Your goal ▸
For the records that follow, please set down exactly the lines between the one holding "12. IMPORTANT: If" and the one holding "13. Install the", inclusive, and only those.

Start of Data for analysis

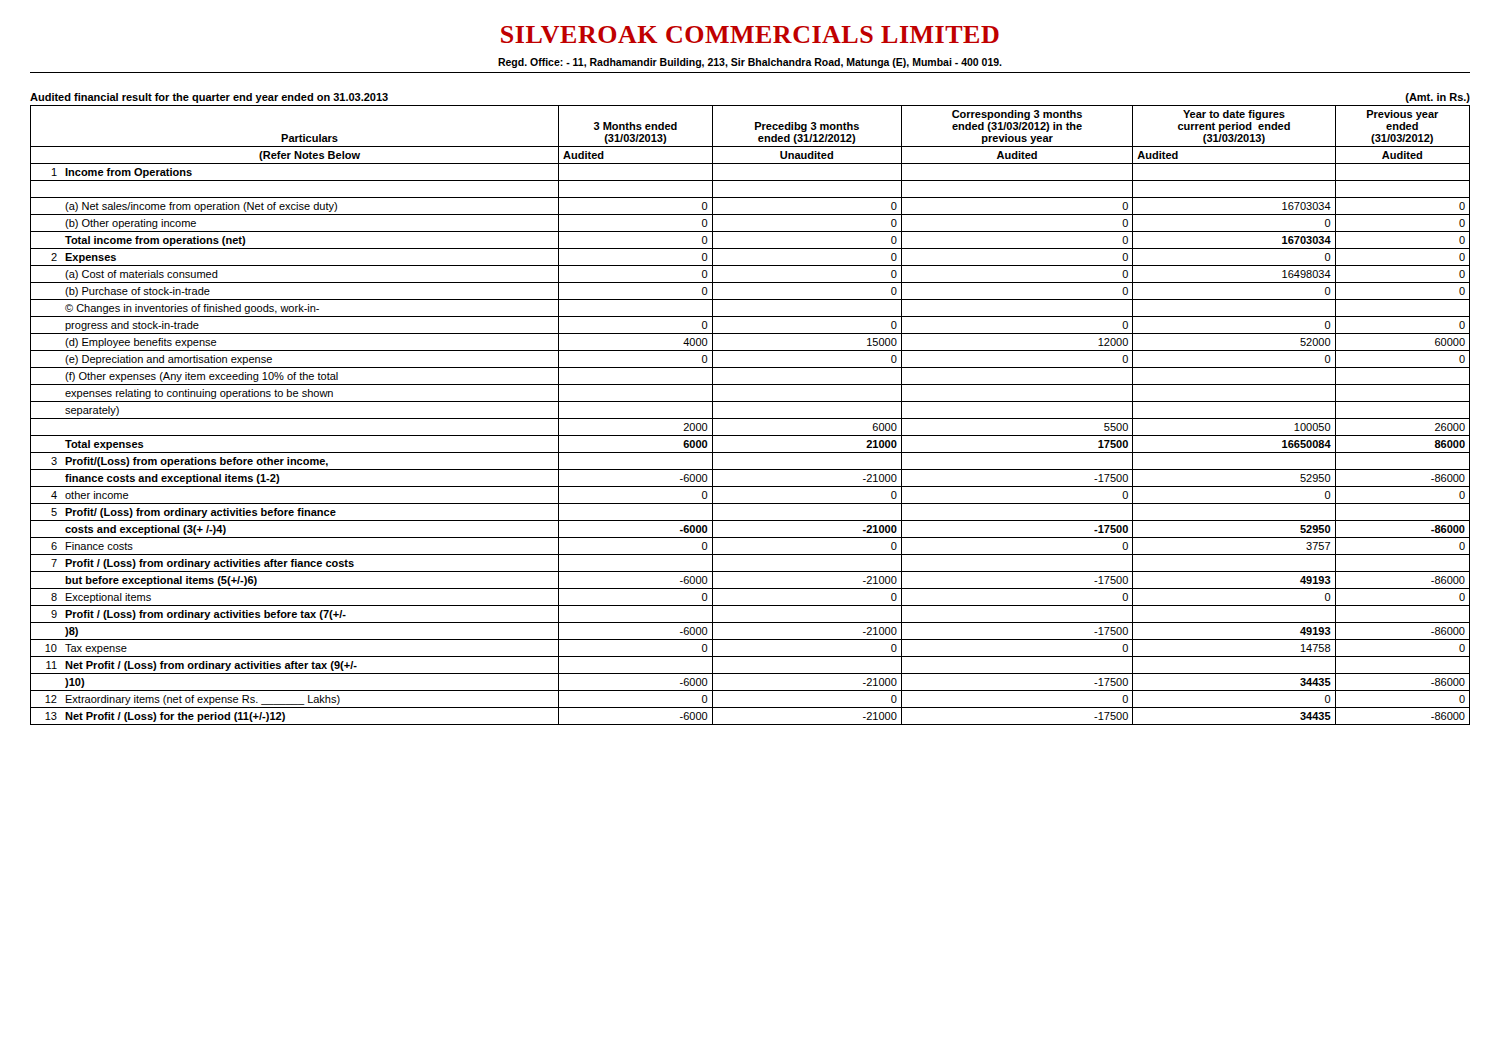SILVEROAK COMMERCIALS LIMITED
Regd. Office: - 11, Radhamandir Building, 213, Sir Bhalchandra Road, Matunga (E), Mumbai - 400 019.
Audited financial result for the quarter end year ended on 31.03.2013 (Amt. in Rs.)
| | Particulars | 3 Months ended (31/03/2013) | Precedibg 3 months ended (31/12/2012) | Corresponding 3 months ended (31/03/2012) in the previous year | Year to date figures current period ended (31/03/2013) | Previous year ended (31/03/2012) |
| --- | --- | --- | --- | --- | --- | --- |
| | (Refer Notes Below | Audited | Unaudited | Audited | Audited | Audited |
| 1 | Income from Operations | | | | | |
| | (a) Net sales/income from operation (Net of excise duty) | 0 | 0 | 0 | 16703034 | 0 |
| | (b) Other operating income | 0 | 0 | 0 | 0 | 0 |
| | Total income from operations (net) | 0 | 0 | 0 | 16703034 | 0 |
| 2 | Expenses | 0 | 0 | 0 | 0 | 0 |
| | (a) Cost of materials consumed | 0 | 0 | 0 | 16498034 | 0 |
| | (b) Purchase of stock-in-trade | 0 | 0 | 0 | 0 | 0 |
| | © Changes in inventories of finished goods, work-in- | | | | | |
| | progress and stock-in-trade | 0 | 0 | 0 | 0 | 0 |
| | (d) Employee benefits expense | 4000 | 15000 | 12000 | 52000 | 60000 |
| | (e) Depreciation and amortisation expense | 0 | 0 | 0 | 0 | 0 |
| | (f) Other expenses (Any item exceeding 10% of the total | | | | | |
| | expenses relating to continuing operations to be shown | | | | | |
| | separately) | | | | | |
| | | 2000 | 6000 | 5500 | 100050 | 26000 |
| | Total expenses | 6000 | 21000 | 17500 | 16650084 | 86000 |
| 3 | Profit/(Loss) from operations before other income, | | | | | |
| | finance costs and exceptional items (1-2) | -6000 | -21000 | -17500 | 52950 | -86000 |
| 4 | other income | 0 | 0 | 0 | 0 | 0 |
| 5 | Profit/ (Loss) from ordinary activities before finance | | | | | |
| | costs and exceptional (3(+ /-)4) | -6000 | -21000 | -17500 | 52950 | -86000 |
| 6 | Finance costs | 0 | 0 | 0 | 3757 | 0 |
| 7 | Profit / (Loss) from ordinary activities after fiance costs | | | | | |
| | but before exceptional items (5(+/-)6) | -6000 | -21000 | -17500 | 49193 | -86000 |
| 8 | Exceptional items | 0 | 0 | 0 | 0 | 0 |
| 9 | Profit / (Loss) from ordinary activities before tax (7(+/- | | | | | |
| | )8) | -6000 | -21000 | -17500 | 49193 | -86000 |
| 10 | Tax expense | 0 | 0 | 0 | 14758 | 0 |
| 11 | Net Profit / (Loss) from ordinary activities after tax (9(+/- | | | | | |
| | )10) | -6000 | -21000 | -17500 | 34435 | -86000 |
| 12 | Extraordinary items (net of expense Rs. _______ Lakhs) | 0 | 0 | 0 | 0 | 0 |
| 13 | Net Profit / (Loss) for the period (11(+/-)12) | -6000 | -21000 | -17500 | 34435 | -86000 |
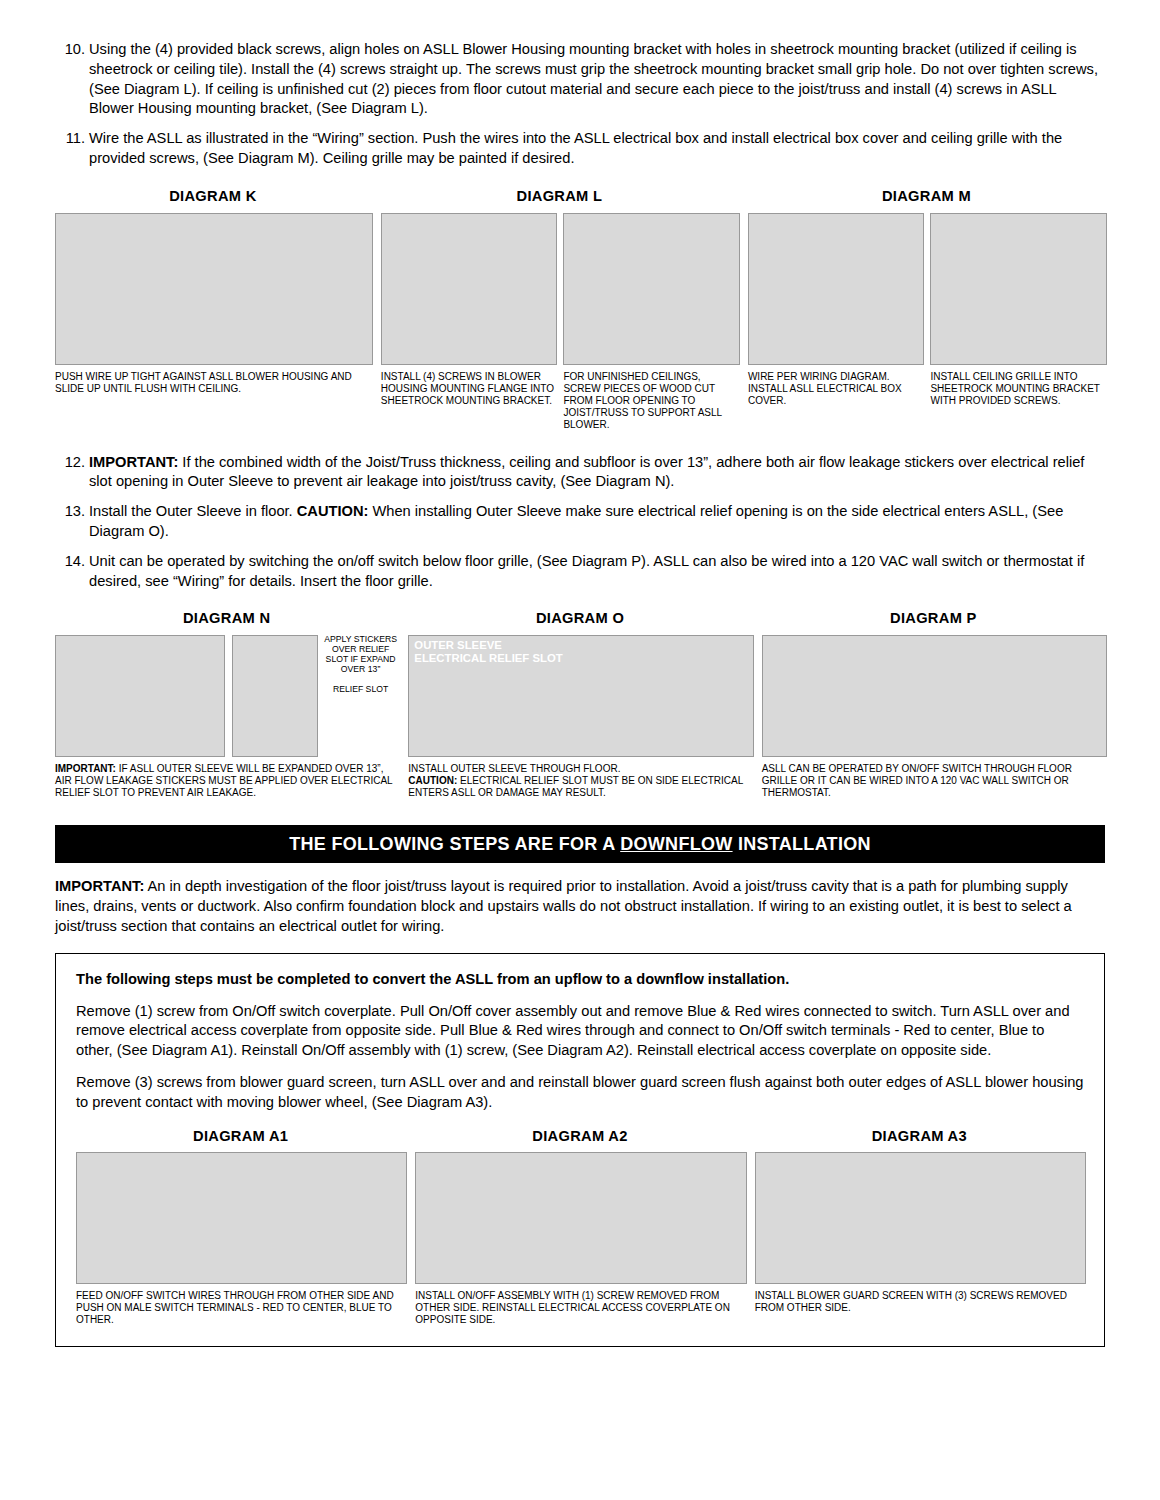10. Using the (4) provided black screws, align holes on ASLL Blower Housing mounting bracket with holes in sheetrock mounting bracket (utilized if ceiling is sheetrock or ceiling tile). Install the (4) screws straight up. The screws must grip the sheetrock mounting bracket small grip hole. Do not over tighten screws, (See Diagram L). If ceiling is unfinished cut (2) pieces from floor cutout material and secure each piece to the joist/truss and install (4) screws in ASLL Blower Housing mounting bracket, (See Diagram L).
11. Wire the ASLL as illustrated in the “Wiring” section. Push the wires into the ASLL electrical box and install electrical box cover and ceiling grille with the provided screws, (See Diagram M). Ceiling grille may be painted if desired.
DIAGRAM K
PUSH WIRE UP TIGHT AGAINST ASLL BLOWER HOUSING AND SLIDE UP UNTIL FLUSH WITH CEILING.
DIAGRAM L
INSTALL (4) SCREWS IN BLOWER HOUSING MOUNTING FLANGE INTO SHEETROCK MOUNTING BRACKET.
FOR UNFINISHED CEILINGS, SCREW PIECES OF WOOD CUT FROM FLOOR OPENING TO JOIST/TRUSS TO SUPPORT ASLL BLOWER.
DIAGRAM M
WIRE PER WIRING DIAGRAM. INSTALL ASLL ELECTRICAL BOX COVER.
INSTALL CEILING GRILLE INTO SHEETROCK MOUNTING BRACKET WITH PROVIDED SCREWS.
12. IMPORTANT: If the combined width of the Joist/Truss thickness, ceiling and subfloor is over 13”, adhere both air flow leakage stickers over electrical relief slot opening in Outer Sleeve to prevent air leakage into joist/truss cavity, (See Diagram N).
13. Install the Outer Sleeve in floor. CAUTION: When installing Outer Sleeve make sure electrical relief opening is on the side electrical enters ASLL, (See Diagram O).
14. Unit can be operated by switching the on/off switch below floor grille, (See Diagram P). ASLL can also be wired into a 120 VAC wall switch or thermostat if desired, see “Wiring” for details. Insert the floor grille.
DIAGRAM N
APPLY STICKERS OVER RELIEF SLOT IF EXPAND OVER 13”
RELIEF SLOT
IMPORTANT: IF ASLL OUTER SLEEVE WILL BE EXPANDED OVER 13”, AIR FLOW LEAKAGE STICKERS MUST BE APPLIED OVER ELECTRICAL RELIEF SLOT TO PREVENT AIR LEAKAGE.
DIAGRAM O
OUTER SLEEVE
ELECTRICAL RELIEF SLOT
INSTALL OUTER SLEEVE THROUGH FLOOR.
CAUTION: ELECTRICAL RELIEF SLOT MUST BE ON SIDE ELECTRICAL ENTERS ASLL OR DAMAGE MAY RESULT.
DIAGRAM P
ASLL CAN BE OPERATED BY ON/OFF SWITCH THROUGH FLOOR GRILLE OR IT CAN BE WIRED INTO A 120 VAC WALL SWITCH OR THERMOSTAT.
THE FOLLOWING STEPS ARE FOR A DOWNFLOW INSTALLATION
IMPORTANT: An in depth investigation of the floor joist/truss layout is required prior to installation. Avoid a joist/truss cavity that is a path for plumbing supply lines, drains, vents or ductwork. Also confirm foundation block and upstairs walls do not obstruct installation. If wiring to an existing outlet, it is best to select a joist/truss section that contains an electrical outlet for wiring.
The following steps must be completed to convert the ASLL from an upflow to a downflow installation.
Remove (1) screw from On/Off switch coverplate. Pull On/Off cover assembly out and remove Blue & Red wires connected to switch. Turn ASLL over and remove electrical access coverplate from opposite side. Pull Blue & Red wires through and connect to On/Off switch terminals - Red to center, Blue to other, (See Diagram A1). Reinstall On/Off assembly with (1) screw, (See Diagram A2). Reinstall electrical access coverplate on opposite side.
Remove (3) screws from blower guard screen, turn ASLL over and and reinstall blower guard screen flush against both outer edges of ASLL blower housing to prevent contact with moving blower wheel, (See Diagram A3).
DIAGRAM A1
FEED ON/OFF SWITCH WIRES THROUGH FROM OTHER SIDE AND PUSH ON MALE SWITCH TERMINALS - RED TO CENTER, BLUE TO OTHER.
DIAGRAM A2
INSTALL ON/OFF ASSEMBLY WITH (1) SCREW REMOVED FROM OTHER SIDE. REINSTALL ELECTRICAL ACCESS COVERPLATE ON OPPOSITE SIDE.
DIAGRAM A3
INSTALL BLOWER GUARD SCREEN WITH (3) SCREWS REMOVED FROM OTHER SIDE.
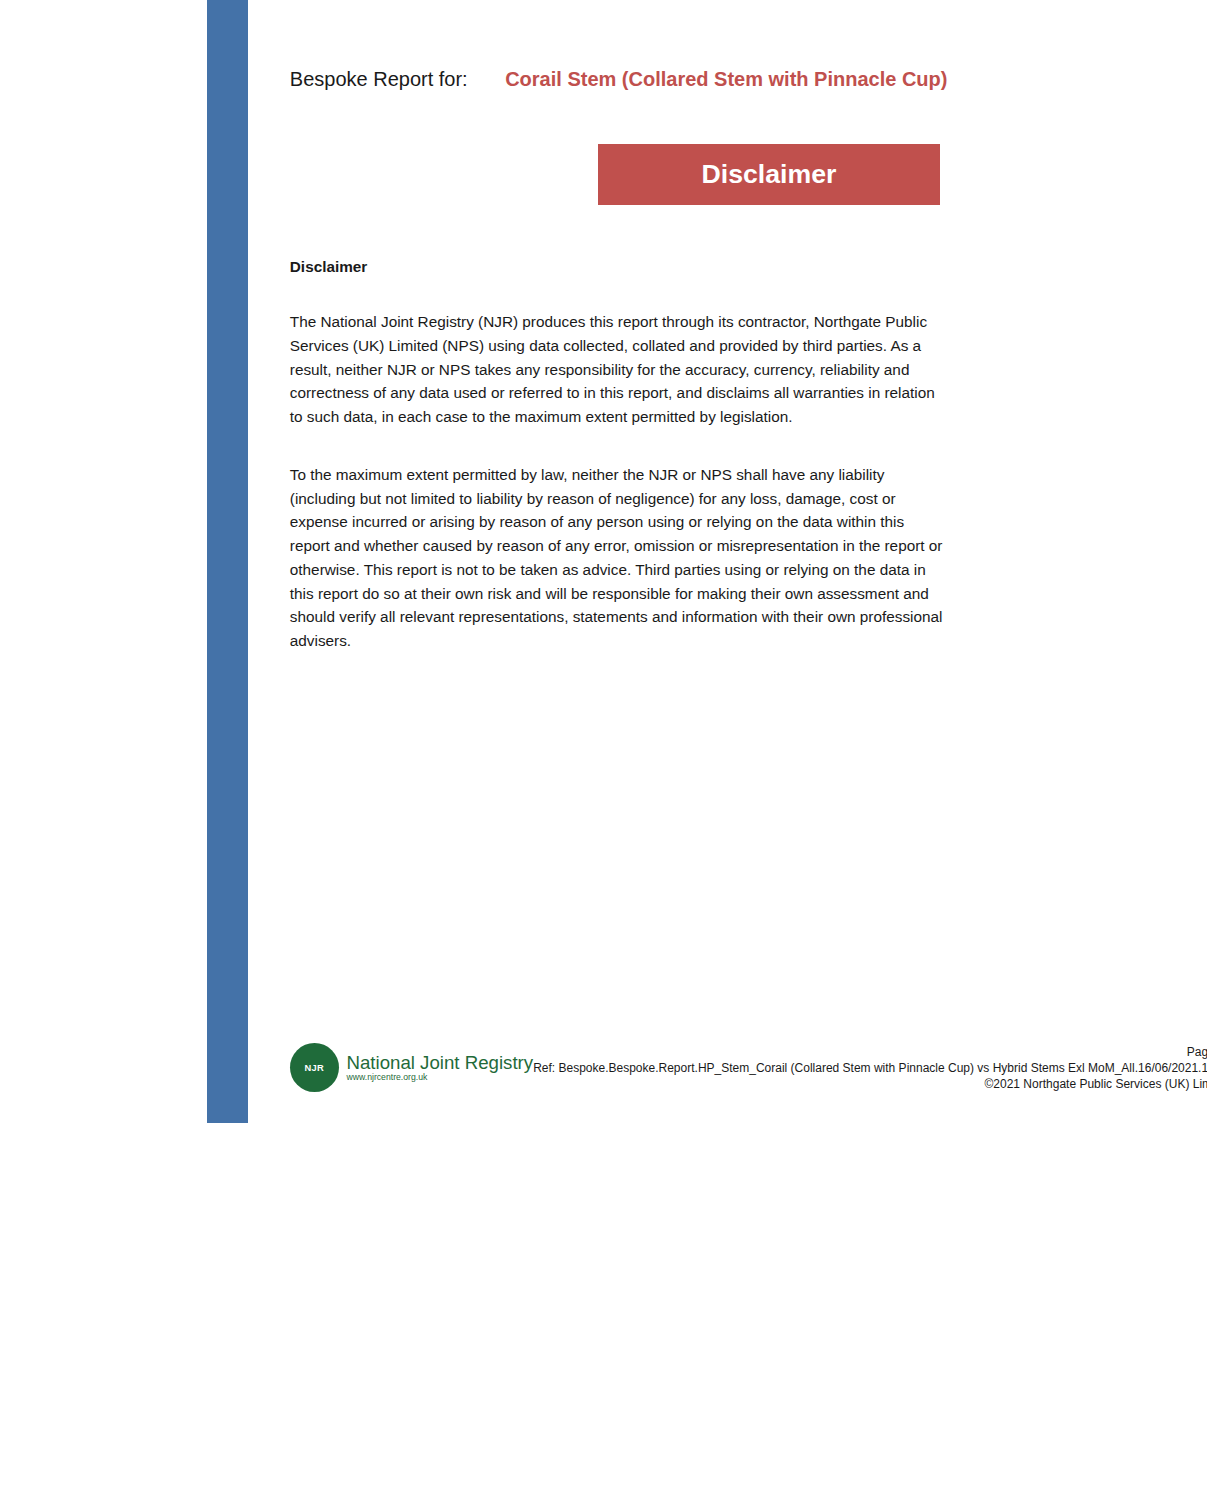Bespoke Report for:
Corail Stem (Collared Stem with Pinnacle Cup)
Disclaimer
Disclaimer
The National Joint Registry (NJR) produces this report through its contractor, Northgate Public Services (UK) Limited (NPS) using data collected, collated and provided by third parties. As a result, neither NJR or NPS takes any responsibility for the accuracy, currency, reliability and correctness of any data used or referred to in this report, and disclaims all warranties in relation to such data, in each case to the maximum extent permitted by legislation.
To the maximum extent permitted by law, neither the NJR or NPS shall have any liability (including but not limited to liability by reason of negligence) for any loss, damage, cost or expense incurred or arising by reason of any person using or relying on the data within this report and whether caused by reason of any error, omission or misrepresentation in the report or otherwise. This report is not to be taken as advice. Third parties using or relying on the data in this report do so at their own risk and will be responsible for making their own assessment and should verify all relevant representations, statements and information with their own professional advisers.
NJR
National Joint Registry
www.njrcentre.org.uk
Page 12
Ref: Bespoke.Bespoke.Report.HP_Stem_Corail (Collared Stem with Pinnacle Cup) vs Hybrid Stems Exl MoM_All.16/06/2021.19:07
©2021 Northgate Public Services (UK) Limited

End of Data for analysis

Your solution ▸
12. IMPORTANT: If the combined width of the Joist/Truss thickness, ceiling and subfloor is over 13”, adhere both air flow leakage stickers over electrical relief slot opening in Outer Sleeve to prevent air leakage into joist/truss cavity, (See Diagram N).
13. Install the Outer Sleeve in floor. CAUTION: When installing Outer Sleeve make sure electrical relief opening is on the side electrical enters ASLL, (See Diagram O).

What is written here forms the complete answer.